He said he hoped that eliminating the warning letters would "encourage operators to be more proactive in fixing those problems, examine their own safety records, know what penalties will be, know what the criteria is."

Compliance data would be made available in MSHA databases so companies don't need a warning letter to know they're on a pattern of violations, Main said.

In November, there was a backlog of 88,000 contested violations, and contested violations were averaging nearly 18 months to become final.

Companies should not be allowed to continue operating without fixing safety problems just because they've contested the citations, Main said.

Mine-safety advocates pushed for such a rule change last year, after an explosion at a mine in West Virginia killed 29 underground miners. The mine had hundreds of recent violations on MSHA's books.

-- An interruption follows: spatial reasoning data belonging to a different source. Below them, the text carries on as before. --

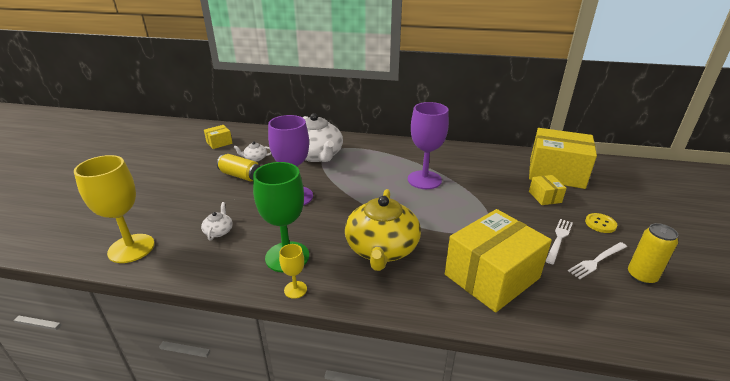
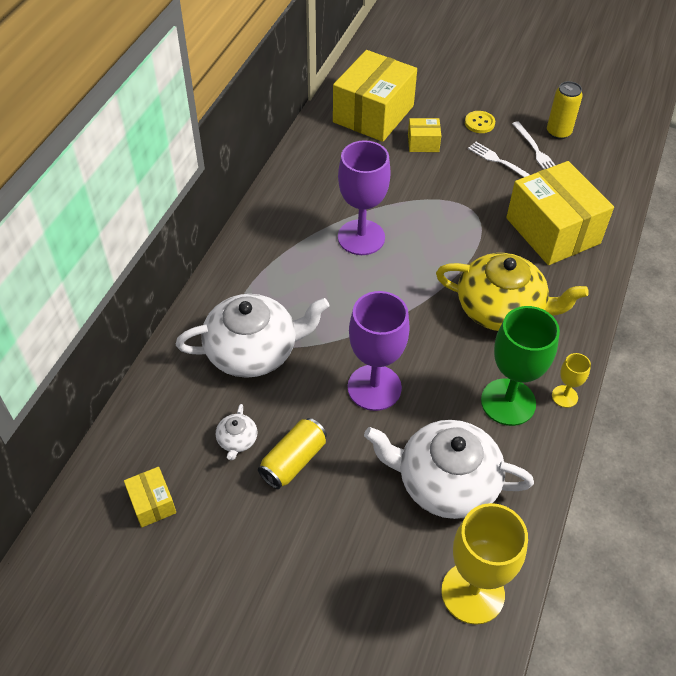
camera: 80 degrees left, 20 degrees up
(219, 231) = (446, 481): white teapot -> white teapot, size x2.39

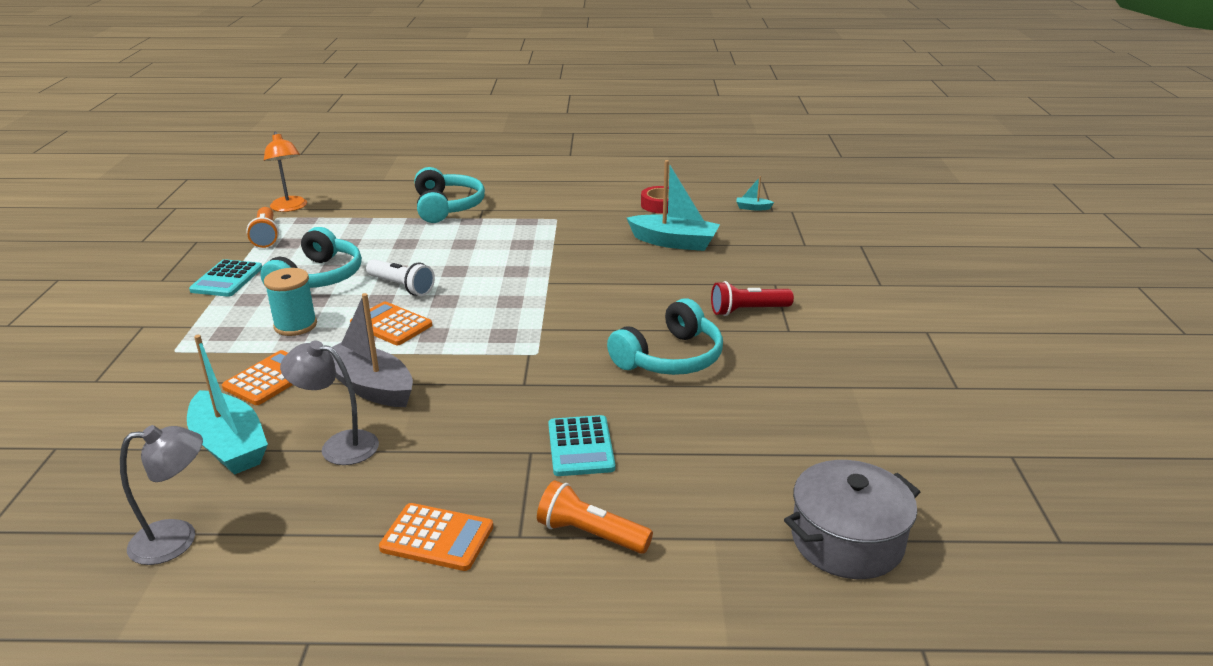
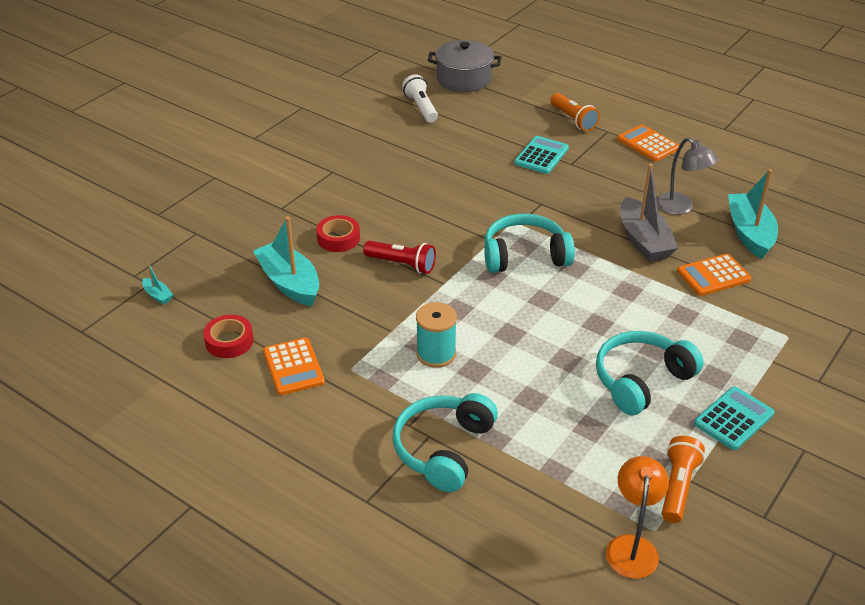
camera: 145 degrees left, 10 degrees up
(177, 539) = (783, 190): grey lamp -> none
(295, 325) = (680, 323): turquoise spool -> turquoise spool (436, 354)
(391, 325) = (601, 291): orange calculator -> orange calculator (293, 367)
(402, 287) = (570, 332): white flashlight -> white flashlight (421, 108)
(670, 358) = (431, 184): turquoise headphones -> turquoise headphones (525, 255)
(685, 280) = (338, 238): none -> red tape
(747, 311) = (335, 195): red flashlight -> red flashlight (402, 264)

The proposed rule could lead to mines being idled more often because being on a pattern of violations brings a more stringent set of criteria for inspections, said Wes Addington, a mine safety attorney for the Appalachian Citizens Law Center.

Mines could be shut down because compliance becomes too expensive, he said.

MSHA estimated the annual cost of the new rule to the industry would be $4.2 million, a tiny fraction of the many billions of dollars coal and other mines generate. The cost includes additional inspection expenses and safety plans that about 50 repeat violators would have to submit to the agency annually. MSHA estimated that 10 mines a year might be placed on a pattern of violations.

The pattern-of-violations rule has never been applied successfully to a mine in the 33-year history of the Mine Act.

"Over time, their internal criteria for determining whether a company was on a pattern of violations was so convoluted, even the worst violators were never brought to it," Addington said.

Mine operators say parts of the new rule are unfair.

Losing the advantages of the appeals process is a "serious concern" for coal mine operators, Kentucky Coal Association president Bill Bissett said.

"Removing the right of appeal is unfair and unconstitutional, and placing a mine in a POV status during the appeal process is not due process," Bissett said.

There are some unanswered questions. The rule allows for "mitigating circumstances" to delay a mine's pattern of violations listing, but those circumstances are unclear, Addington said.